[AIM OF THE EXERCISE]
Which lines of the data below contain the word "order"? Report each of them in full.
* Start *
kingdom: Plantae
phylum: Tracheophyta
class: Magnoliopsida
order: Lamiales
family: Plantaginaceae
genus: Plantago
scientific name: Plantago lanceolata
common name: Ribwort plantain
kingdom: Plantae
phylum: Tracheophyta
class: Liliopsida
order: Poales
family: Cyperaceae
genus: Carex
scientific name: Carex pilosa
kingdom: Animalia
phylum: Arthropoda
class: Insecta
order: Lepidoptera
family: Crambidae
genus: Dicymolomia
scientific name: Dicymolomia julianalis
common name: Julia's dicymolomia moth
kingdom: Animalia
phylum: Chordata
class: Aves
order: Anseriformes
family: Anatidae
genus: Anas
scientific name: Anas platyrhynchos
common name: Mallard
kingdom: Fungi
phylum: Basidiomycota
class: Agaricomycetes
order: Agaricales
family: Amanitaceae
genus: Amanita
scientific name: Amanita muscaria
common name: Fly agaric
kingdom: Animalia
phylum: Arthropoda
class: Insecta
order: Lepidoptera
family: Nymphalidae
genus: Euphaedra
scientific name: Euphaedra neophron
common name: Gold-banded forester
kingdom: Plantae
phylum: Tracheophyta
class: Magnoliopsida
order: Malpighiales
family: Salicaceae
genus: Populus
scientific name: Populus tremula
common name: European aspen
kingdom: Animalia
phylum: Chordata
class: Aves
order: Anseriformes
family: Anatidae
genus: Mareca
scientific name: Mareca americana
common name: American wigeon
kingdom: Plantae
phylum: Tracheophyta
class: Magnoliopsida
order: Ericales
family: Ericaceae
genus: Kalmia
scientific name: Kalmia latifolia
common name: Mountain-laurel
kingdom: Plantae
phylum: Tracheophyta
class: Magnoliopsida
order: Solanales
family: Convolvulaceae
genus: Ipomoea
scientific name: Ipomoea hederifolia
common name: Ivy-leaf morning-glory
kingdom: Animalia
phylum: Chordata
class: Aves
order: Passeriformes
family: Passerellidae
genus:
* End *
[COMPLETED TASK]
order: Lamiales
order: Poales
order: Lepidoptera
order: Anseriformes
order: Agaricales
order: Lepidoptera
order: Malpighiales
order: Anseriformes
order: Ericales
order: Solanales
order: Passeriformes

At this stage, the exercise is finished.